One of the hard responsibilities you have when opening your property up for rent is that not all the tenants you’ll be dealing with will be agreeable. From young ones who may not be the quietest tenants to financially struggling adults and families that’ll be behind on rent for a month or two – the problems you face can be endless.
Without a system to handle it, it may all get overwhelming at times. As a landlord, the best practice you have to imbue is balancing your empathy and humanity alongside your business mindset, you did go into this business to make a profit after all.
To keep the balance and still show compassion and understanding as needed, you can try to adopt a few of the policies and suggestions listed below to stop you from having to deal with difficult situations with your tenants.
Rigid And Strict Policies In The Contract
This would depend wholly on the community your property is situated in and personal preferences. Do you not want your tenants to have a pet? How about house parties? Make all these clear and put in a “restrictions” clause in your tenant-landlord rental agreement so that you can refer to it if any of your tenants do violate your terms. Letting them know that they signed and agreed to your restrictions automatically removes any bargaining power they may have had.
Couple Your Grace Period With Reminders
If you are a landlord who will be willing to provide a grace period for financially struggling tenants such as giving them a ten-day window after the due date of their rent before any interest or penalties are applied, couple it with reminders. Send either an email or text (the best option is both) at the three-day, six-day, and nine-day mark.
Giving this kind of grace period is already an act of you being understanding and emphatic of their situation while still being firm on your needs and rights as a landlord. Do not offer the grace period as an option when your tenants move in but have a separate document for this for them to sign should they approach you about financial problems.
To make sure that your property is not being used for any illegal activity, and is not being abused way more than the usual wear and tear and the like, the best thing you can do is to put in your lease that you will be having routine inspections, whatever schedule works for you and tenant, to make sure that everything is in order. This allows you to spot red flags as soon as they pop up and allow you to consider terminating the rental agreement if needed.
Keep Records of Everything
As a landlord, you must be prepared for any possible untoward incident.
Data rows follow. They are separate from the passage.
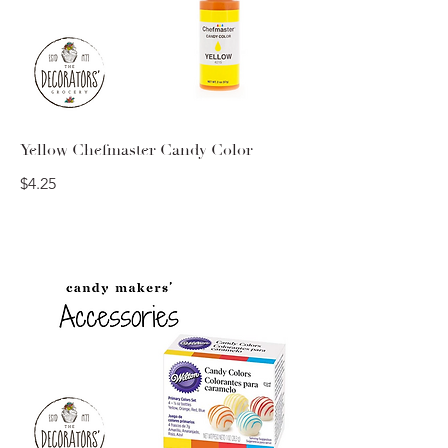
Yellow Chefmaster Candy Color
$4.25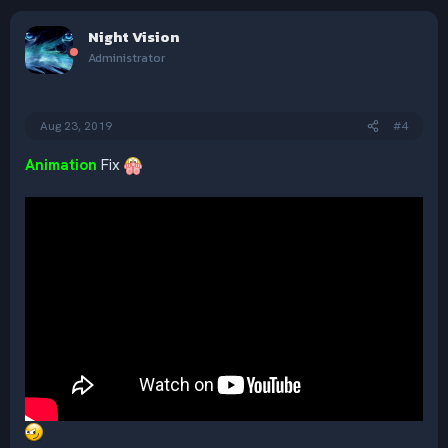
a
c
Night Vision
t
i
Administrator
o
n
s
:
Aug 23, 2019
#4
Animation
Fix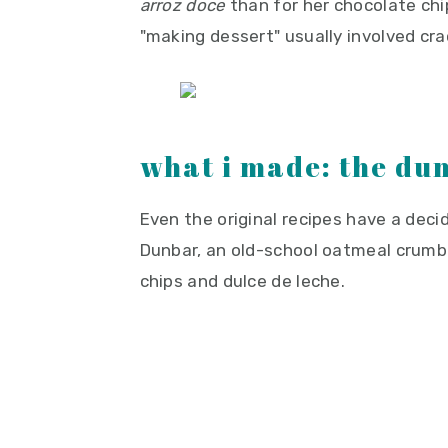
arroz doce
than for her chocolate chi
"making dessert" usually involved cr
what i made: the du
Even the original recipes have a decide
Dunbar, an old-school oatmeal crumbl
chips and dulce de leche.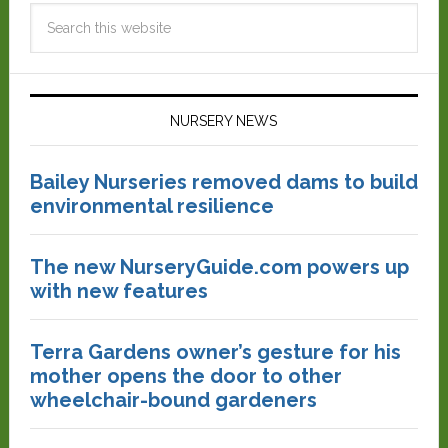
NURSERY NEWS
Bailey Nurseries removed dams to build
environmental resilience
The new NurseryGuide.com powers up
with new features
Terra Gardens owner’s gesture for his
mother opens the door to other
wheelchair-bound gardeners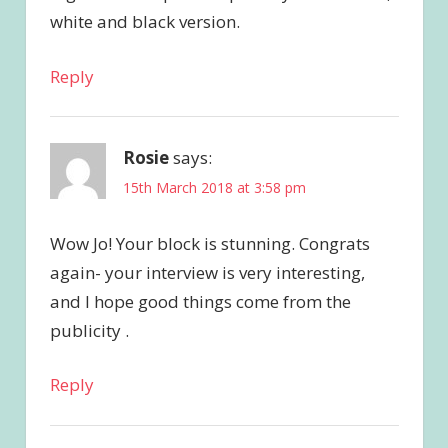
white and black version.
Reply
Rosie
says:
15th March 2018 at 3:58 pm
Wow Jo! Your block is stunning. Congrats
again- your interview is very interesting,
and I hope good things come from the
publicity .
Reply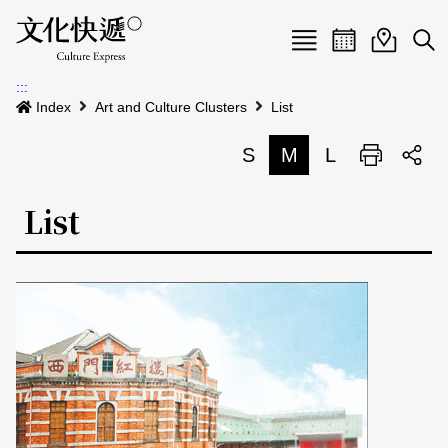
Menu
Event calenda
Event m
Op
:::
News
Index
Art and Culture Clusters
List
Art and Culture Clusters
S
M
L
Print
S
Activities
List
List
About us
Map
Event list
Event calendar
Site Map
中文
Map search
日本語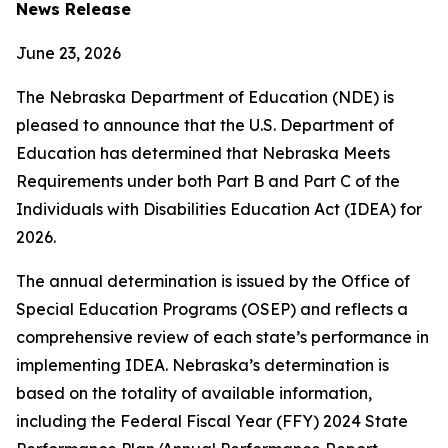
News Release
June 23, 2026
The Nebraska Department of Education (NDE) is
pleased to announce that the U.S. Department of
Education has determined that Nebraska Meets
Requirements under both Part B and Part C of the
Individuals with Disabilities Education Act (IDEA) for
2026.
The annual determination is issued by the Office of
Special Education Programs (OSEP) and reflects a
comprehensive review of each state’s performance in
implementing IDEA. Nebraska’s determination is
based on the totality of available information,
including the Federal Fiscal Year (FFY) 2024 State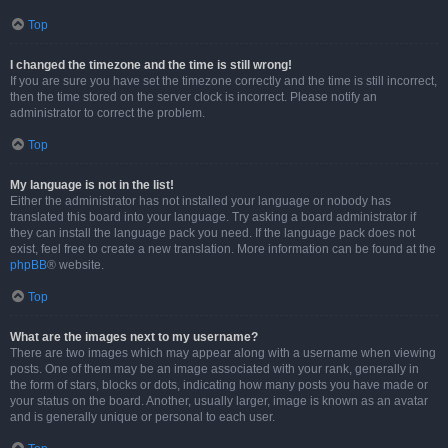
Top
I changed the timezone and the time is still wrong!
If you are sure you have set the timezone correctly and the time is still incorrect,
then the time stored on the server clock is incorrect. Please notify an
administrator to correct the problem.
Top
My language is not in the list!
Either the administrator has not installed your language or nobody has
translated this board into your language. Try asking a board administrator if
they can install the language pack you need. If the language pack does not
exist, feel free to create a new translation. More information can be found at the
phpBB
® website.
Top
What are the images next to my username?
There are two images which may appear along with a username when viewing
posts. One of them may be an image associated with your rank, generally in
the form of stars, blocks or dots, indicating how many posts you have made or
your status on the board. Another, usually larger, image is known as an avatar
and is generally unique or personal to each user.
This can range from tenants claiming they’ve already paid this month’s rent when they haven’t or them saying you allowed them to bring in a pet even if your contract says otherwise. No official decisions or conversation with your tenants about these matters should be verbal. Ask them to submit requests they may have or disputes they have over email so you will always have a copy as well as make sure each payment, routine check, and agreement renewal if they have any is stored and kept safely with you.
It may seem tedious but having a complete record of everything from when they first moved in with you up to the time they will decide to move out of your apartment is the perfect way to protect yourself. You can develop better record-keeping methods as you go along but make sure you don’t take any tenants in without having some kind of record-keeping system in place.
We all know that being a landlord and renting out your property is a lot of responsibility – as long as you do your part, you should be able to cope and handle any difficult situations your way. As you can see from our tips above, preparedness is your best armor against untoward situations. If you have the network or if you’re willing, try to converse and reach out to landlords who have already been renting out their properties for a long time to learn how they’ve managed and learned from certain experiences and gauge what kind of situations you’ll be having to deal with.